Applications that involve the use of hydrogen gas (H2) have an inherent risk in that hydrogen is combustible in air and hence accurate detection of its concentration is critical for safe operation. Long-Range Surface Plasmon Polaritons (LRSPPs) are optical surface waves that are guided along thin metal films or stripes which are symmetrically cladded by a dielectric and have been demonstrated to be highly sensitive for biological and chemical sensing. The sensor presented here consists of a gold (Au) stripe suspended on an ultrathin Cytop membrane. This architecture is referred to as the membrane waveguide and has previously been demonstrated to support LRSPP propagation. Hydrogen sensing is achieved by overlaying a palladium (Pd) patch on a straight waveguide section, which induces a measureable insertion loss change under the presence of hydrogen. The design and optimization of the sensor through finite element method (FEM) simulation will be discussed. This will include the design of the optimal waveguide geometry along with the design of an integrated grating coupler for broadside light coupling. In addition, details on the fabrication process are presented.

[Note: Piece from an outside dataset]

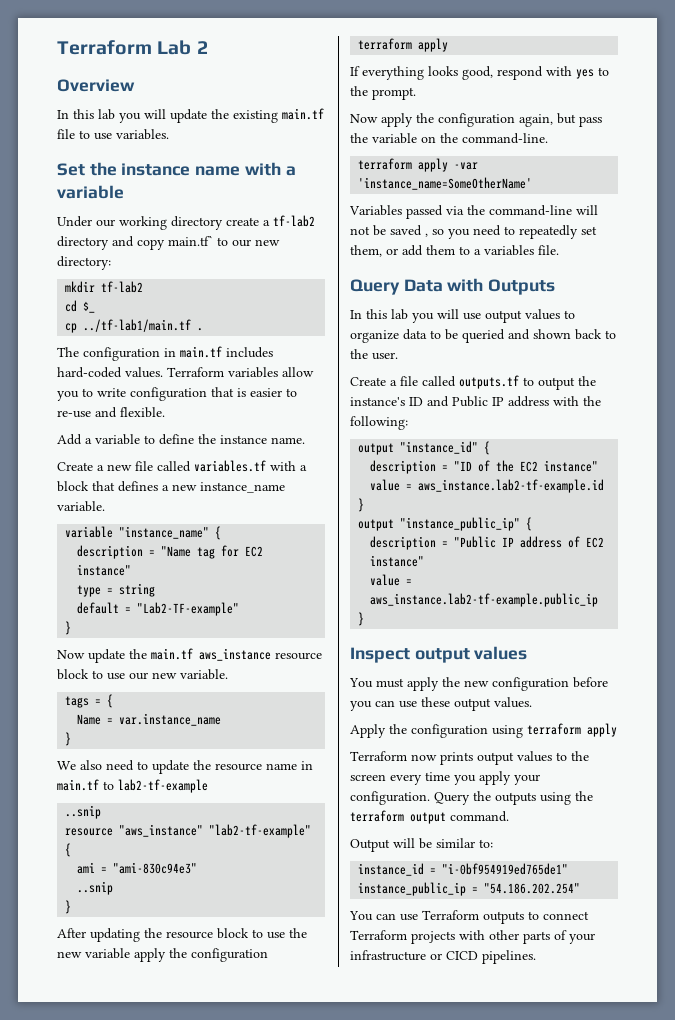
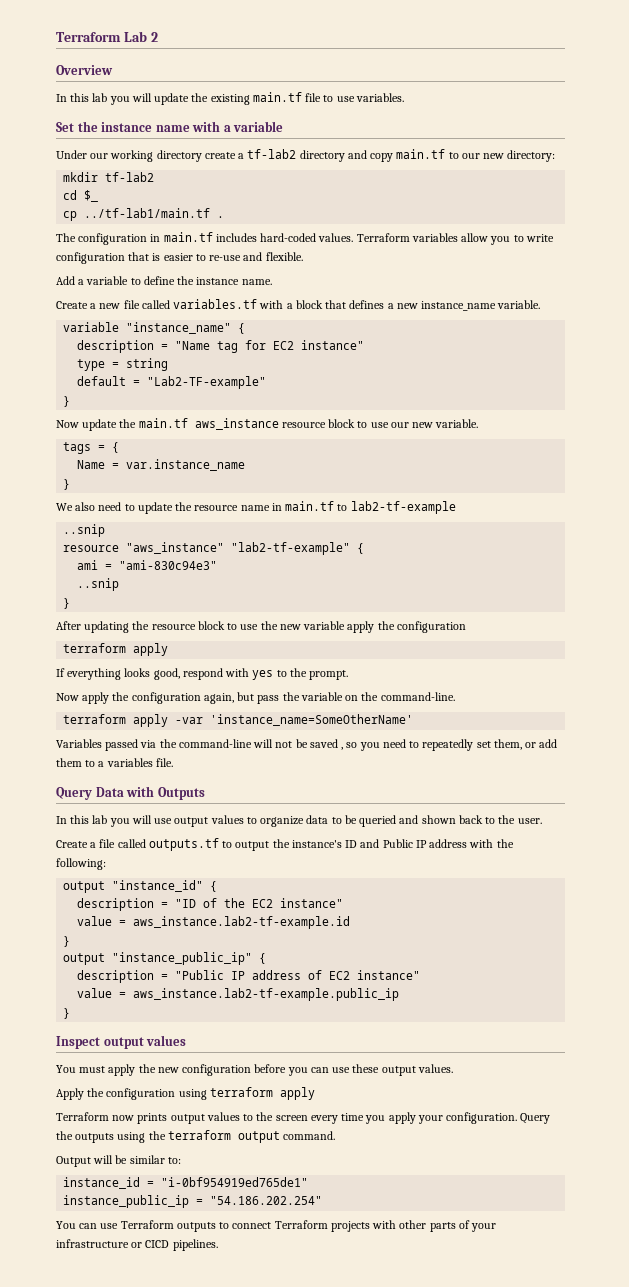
[168,235,213,246] main.tf` -> [396,149,446,159] main.tf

Grating Coupler Excitation of Membrane Supported Long Range Surface Plasmons

The design of gratings for broadside coupling of a Gaussian beam to a long-range surface plasmon polariton (LRSPP) waveguide is explored. The waveguide is a gold (Au) slab supported by a thin Cytop membrane bounded by air and forms a waveguide structure for potential use as a gas sensor. Grating coupler designs are proposed and modeled in two dimensions using the finite element method (FEM). A large design space of varying grating dimensions and input positions is examined and the resulting simulations predict an input coupling efficiency of approximately 29%. Fabrication of these gratings is also examined through standard optical lithography.

Design of hydrogen gas sensors based on surface plasmon waveguides

The use of hydrogen (H2) as a clean energy source is gaining significant global interest. Hydrogen gas can be combustible in air at concentrations starting at 4%, so a low cost, compact and reliable leak detector for hydrogen gas integratable into systems is desired. A Long Range Surface Plasmon Polariton (LRSPP) membrane waveguide structure is discussed as a hydrogen sensor. Palladium on a silicon dioxide free-standing membrane is proposed as the waveguide structure. Palladium absorbs hydrogen thereby inducing a detectable change in its permittivity. The design of straight waveguide and Mach-Zehnder Interferometer (MZI) architectures are discussed. Finite element method (FEM) simulations are conducted to choose appropriate designs to maximize sensor sensitivity.